**Records for the exercise:**
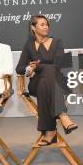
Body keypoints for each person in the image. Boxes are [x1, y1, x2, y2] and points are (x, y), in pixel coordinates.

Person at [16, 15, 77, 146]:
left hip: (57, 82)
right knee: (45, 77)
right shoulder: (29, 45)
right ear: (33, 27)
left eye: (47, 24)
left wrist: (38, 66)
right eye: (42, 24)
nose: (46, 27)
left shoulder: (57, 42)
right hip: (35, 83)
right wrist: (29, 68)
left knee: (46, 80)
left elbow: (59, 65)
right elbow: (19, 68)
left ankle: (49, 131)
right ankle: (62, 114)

--

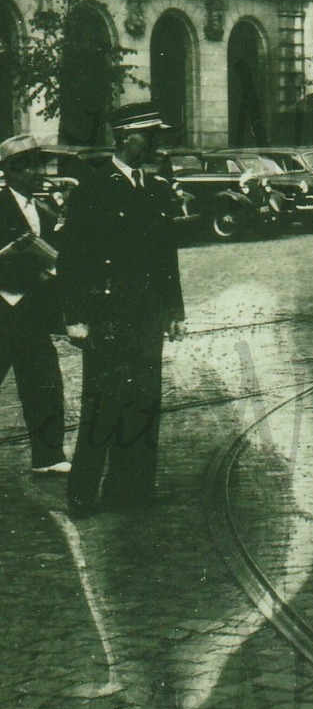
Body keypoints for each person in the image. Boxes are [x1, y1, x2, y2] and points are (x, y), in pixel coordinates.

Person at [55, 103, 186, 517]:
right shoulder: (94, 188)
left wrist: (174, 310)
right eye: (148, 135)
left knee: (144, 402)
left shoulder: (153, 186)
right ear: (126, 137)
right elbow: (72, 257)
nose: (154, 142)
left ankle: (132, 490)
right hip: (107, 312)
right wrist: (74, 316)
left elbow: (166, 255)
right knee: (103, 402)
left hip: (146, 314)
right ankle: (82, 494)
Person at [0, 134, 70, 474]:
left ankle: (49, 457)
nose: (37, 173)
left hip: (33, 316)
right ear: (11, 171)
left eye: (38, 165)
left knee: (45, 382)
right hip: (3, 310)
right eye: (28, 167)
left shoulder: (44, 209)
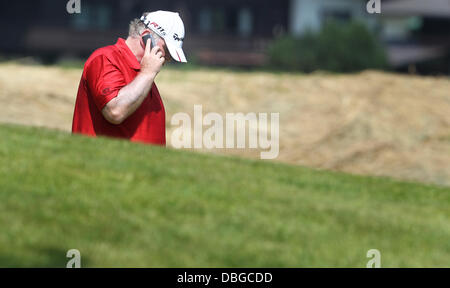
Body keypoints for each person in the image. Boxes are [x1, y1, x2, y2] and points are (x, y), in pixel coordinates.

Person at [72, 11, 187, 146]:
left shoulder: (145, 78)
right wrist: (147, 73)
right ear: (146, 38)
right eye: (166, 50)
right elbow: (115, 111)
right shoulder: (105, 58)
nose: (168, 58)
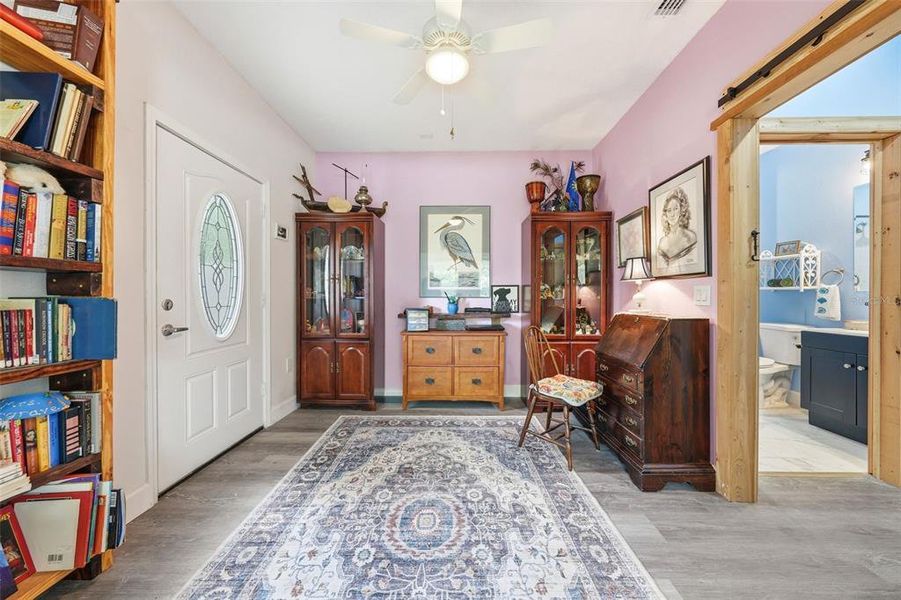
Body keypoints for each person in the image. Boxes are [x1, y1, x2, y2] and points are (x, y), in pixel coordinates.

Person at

...

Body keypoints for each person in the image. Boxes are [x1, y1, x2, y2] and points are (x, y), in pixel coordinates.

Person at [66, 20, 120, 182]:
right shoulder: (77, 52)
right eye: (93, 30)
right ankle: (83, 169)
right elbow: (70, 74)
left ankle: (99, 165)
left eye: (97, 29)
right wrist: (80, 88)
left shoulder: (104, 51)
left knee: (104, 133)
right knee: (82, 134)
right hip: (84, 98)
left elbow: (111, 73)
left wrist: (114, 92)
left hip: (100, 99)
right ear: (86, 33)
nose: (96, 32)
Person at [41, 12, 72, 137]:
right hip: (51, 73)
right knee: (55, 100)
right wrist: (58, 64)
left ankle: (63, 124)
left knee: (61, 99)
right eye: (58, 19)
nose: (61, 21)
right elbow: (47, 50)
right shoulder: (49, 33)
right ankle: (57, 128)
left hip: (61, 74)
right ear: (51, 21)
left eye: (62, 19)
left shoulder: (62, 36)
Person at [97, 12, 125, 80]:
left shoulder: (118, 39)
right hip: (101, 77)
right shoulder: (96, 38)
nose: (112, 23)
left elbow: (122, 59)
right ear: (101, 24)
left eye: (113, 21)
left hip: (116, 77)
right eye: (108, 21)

**Required work:**
Please copy every line of the records above in which "ankle" appears.

**Response to this exercise:**
left ankle: (49, 131)
right ankle: (62, 114)
left ankle: (132, 490)
right ankle: (82, 494)
left ankle: (49, 457)
right ankle: (83, 169)
left ankle: (99, 165)
left ankle: (63, 124)
right ankle: (57, 128)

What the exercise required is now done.